--- Texto extraído ---

El testimonio de los rescatados es un viaje al pasado: los legendarios campos de concentración de la Segunda Guerra Mundial.

Diana Carolina Durán Núñez
05 de julio de 2008 - 09:29 a. m.

“Por primera vez nos damos cuenta de que nuestra lengua no tiene palabras para expresar esta ofensa (...), una condición humana más miserable no existe, y no puede imaginarse”. Con estas líneas, el escritor italiano Primo Levi intentó transmitir todo el horror que soportaron los judíos cuando estuvieron confinados en  campos de concentración, establecidos por los alemanes durante la Segunda Guerra Mundial. Levi, quien permaneció en Auschwitz entre 1944 y 1945, duró el resto de su vida plasmando en hojas lo que significó para él haber sido parte de ese holocausto.

Sin embargo, testimonios como el suyo y de tantos otros sobrevivientes del exterminio judío no fueron suficientes para evitar que los campos de concentración continuaran siendo una realidad, al menos en Colombia. Las cartas desde la selva así lo han dejado ver por años. Declaraciones de hombres como el canciller Fernando Araújo y el policía John Frank Pinchao también lo demuestran. Y ahora, luego del rescate de Íngrid Betancourt, los tres estadounidenses y los 11 miembros de la Fuerza Pública, se hace evidente que éste es un tema que no se puede relegar al olvido.       

La crueldad en los campos

Lo que motivó el levantamiento de los campos de concentración para los secuestrados de las Farc situados en el Meta, Caquetá y Guaviare fue un hecho que sucedió a cientos de kilómetros de distancia: la fuga de una guerrillera con dos militares que estaban privados de la libertad en el Cañón de la Llorona, accidente geográfico que se comparten las selvas de Chocó y de Antioquia. “Cuando nos cogieron, improvisaron unas viviendas con hamacas para que durmiéramos. Y como a los 20 días vimos que trajeron el alambre y cercaron todo”, le contó el cabo primero José Miguel Arteaga, quien no había hablado públicamente, a El Espectador.

--- Extractos de datos ---

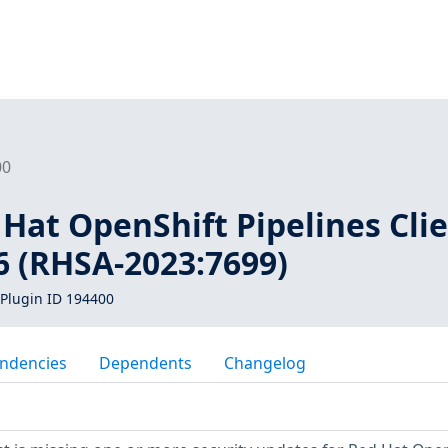
00
 Hat OpenShift Pipelines Cli
.6 (RHSA-2023:7699)
Plugin ID 194400
ndencies
Dependents
Changelog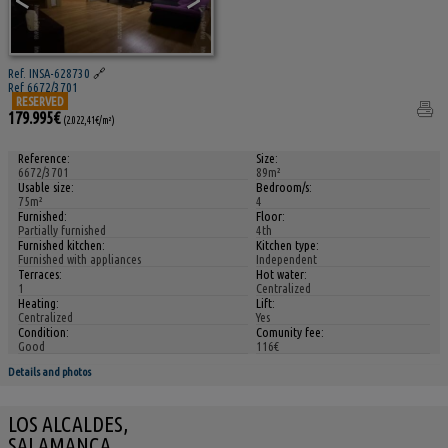
Ref. INSA-628730
🔗
Ref 6672/3701
RESERVED
179.995€
(2.022,41€/m²)
Reference:
Size:
6672/3701
89m²
Usable size:
Bedroom/s:
75m²
4
Furnished:
Floor:
Partially furnished
4th
Furnished kitchen:
Kitchen type:
Furnished with appliances
Independent
Terraces:
Hot water:
1
Centralized
Heating:
Lift:
Centralized
Yes
Condition:
Comunity fee:
Good
116€
Details and photos
LOS ALCALDES,
SALAMANCA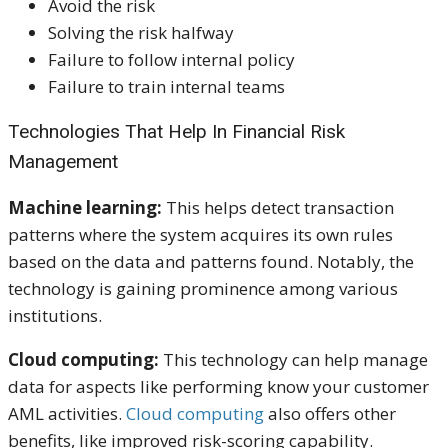
Avoid the risk
Solving the risk halfway
Failure to follow internal policy
Failure to train internal teams
Technologies That Help In Financial Risk
Management
Machine learning:
This helps detect transaction
patterns where the system acquires its own rules
based on the data and patterns found. Notably, the
technology is gaining prominence among various
institutions.
Cloud computing:
This technology can help manage
data for aspects like performing know your customer
AML activities.
Cloud computing
also offers other
benefits, like improved risk-scoring capability.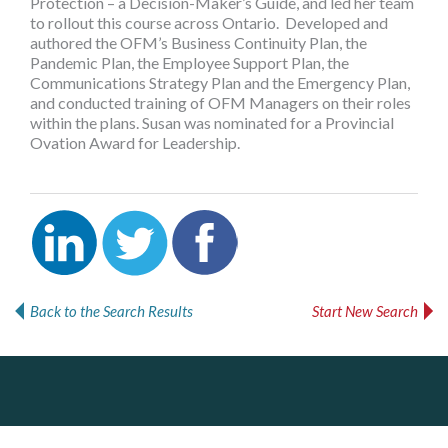
Protection – a Decision-Maker’s Guide, and led her team
to rollout this course across Ontario. Developed and
authored the OFM’s Business Continuity Plan, the
Pandemic Plan, the Employee Support Plan, the
Communications Strategy Plan and the Emergency Plan,
and conducted training of OFM Managers on their roles
within the plans. Susan was nominated for a Provincial
Ovation Award for Leadership.
Back to the Search Results
Start New Search
PrivacyWorks Consulting Inc.
DOCUdavit Solutions Inc
J.P. Thomson Architects Ltd.
jp thomson architects ltd
Simplifying privacy for your organization.
Scan - Store - Code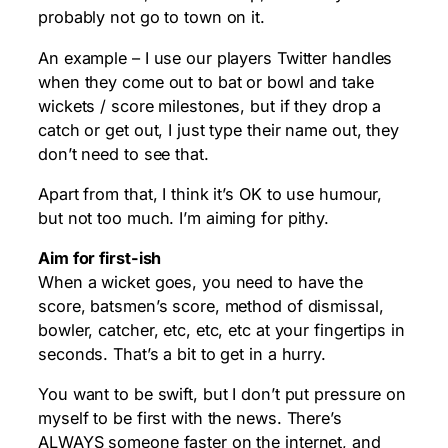
probably not go to town on it.
An example – I use our players Twitter handles
when they come out to bat or bowl and take
wickets / score milestones, but if they drop a
catch or get out, I just type their name out, they
don’t need to see that.
Apart from that, I think it’s OK to use humour,
but not too much. I’m aiming for pithy.
Aim for first-ish
When a wicket goes, you need to have the
score, batsmen’s score, method of dismissal,
bowler, catcher, etc, etc, etc at your fingertips in
seconds. That’s a bit to get in a hurry.
You want to be swift, but I don’t put pressure on
myself to be first with the news. There’s
ALWAYS someone faster on the internet, and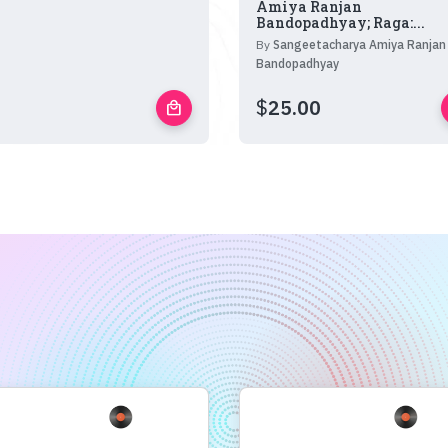
Amiya Ranjan
Bandopadhyay; Raga:...
By
Sangeetacharya Amiya Ranjan
Bandopadhyay
$
25.00
local_mall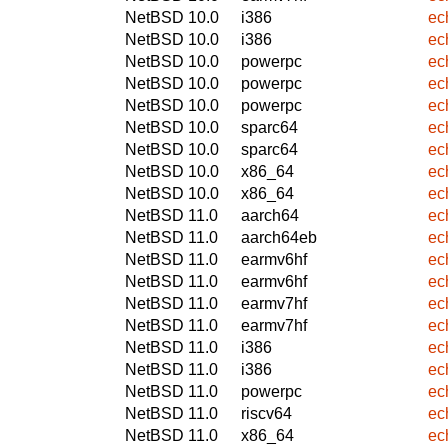
NetBSD 10.0
i386
ec
NetBSD 10.0
i386
ec
NetBSD 10.0
powerpc
ec
NetBSD 10.0
powerpc
ec
NetBSD 10.0
powerpc
ec
NetBSD 10.0
sparc64
ec
NetBSD 10.0
sparc64
ec
NetBSD 10.0
x86_64
ec
NetBSD 10.0
x86_64
ec
NetBSD 11.0
aarch64
ec
NetBSD 11.0
aarch64eb
ec
NetBSD 11.0
earmv6hf
ec
NetBSD 11.0
earmv6hf
ec
NetBSD 11.0
earmv7hf
ec
NetBSD 11.0
earmv7hf
ec
NetBSD 11.0
i386
ec
NetBSD 11.0
i386
ec
NetBSD 11.0
powerpc
ec
NetBSD 11.0
riscv64
ec
NetBSD 11.0
x86_64
ec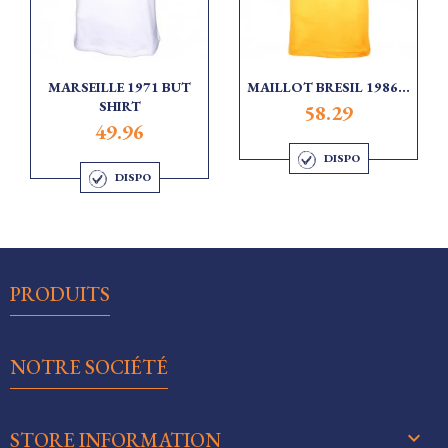
MARSEILLE 1971 BUT
MAILLOT BRESIL 1986...
SHIRT
58.29
49.96
DISPO
DISPO

PRODUITS

NOTRE SOCIÉTÉ
keyboard_arrow_down
STORE INFORMATION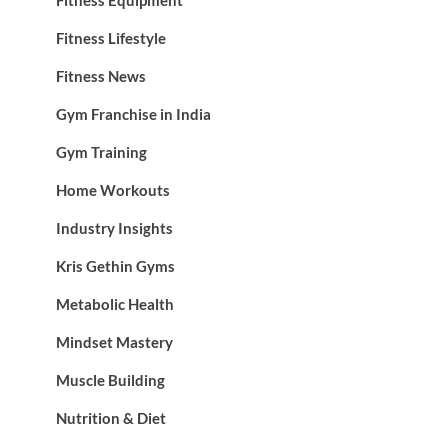
Fitness Lifestyle
Fitness News
Gym Franchise in India
Gym Training
Home Workouts
Industry Insights
Kris Gethin Gyms
Metabolic Health
Mindset Mastery
Muscle Building
Nutrition & Diet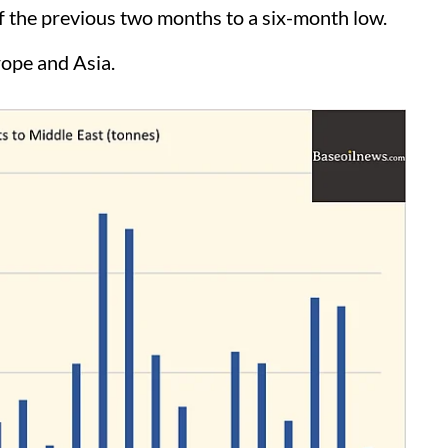
 the previous two months to a six-month low.
rope and Asia.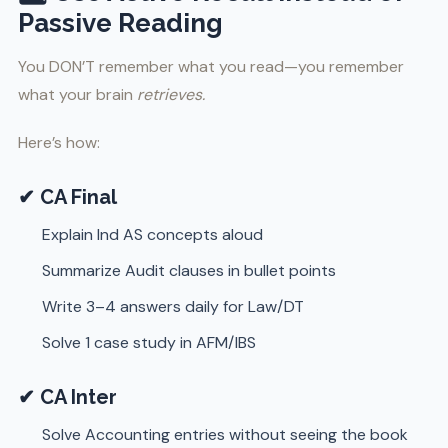
Passive Reading
You DON’T remember what you read—you remember
what your brain
retrieves.
Here’s how:
✔ CA Final
Explain Ind AS concepts aloud
Summarize Audit clauses in bullet points
Write 3–4 answers daily for Law/DT
Solve 1 case study in AFM/IBS
✔ CA Inter
Solve Accounting entries without seeing the book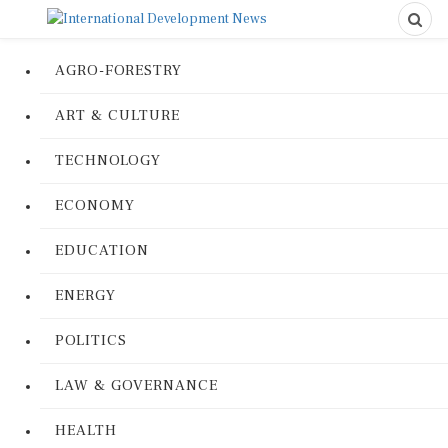
AGRO-FORESTRY
ART & CULTURE
TECHNOLOGY
ECONOMY
EDUCATION
ENERGY
POLITICS
LAW & GOVERNANCE
HEALTH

---

• Sobre el ejercicio
Según el texto extraído, ¿entre qué años permaneció Primo Levi en Auschwitz? Los registros no son necesarios para resolver la tarea.

• Respuesta escrita
Entre 1944 y 1945.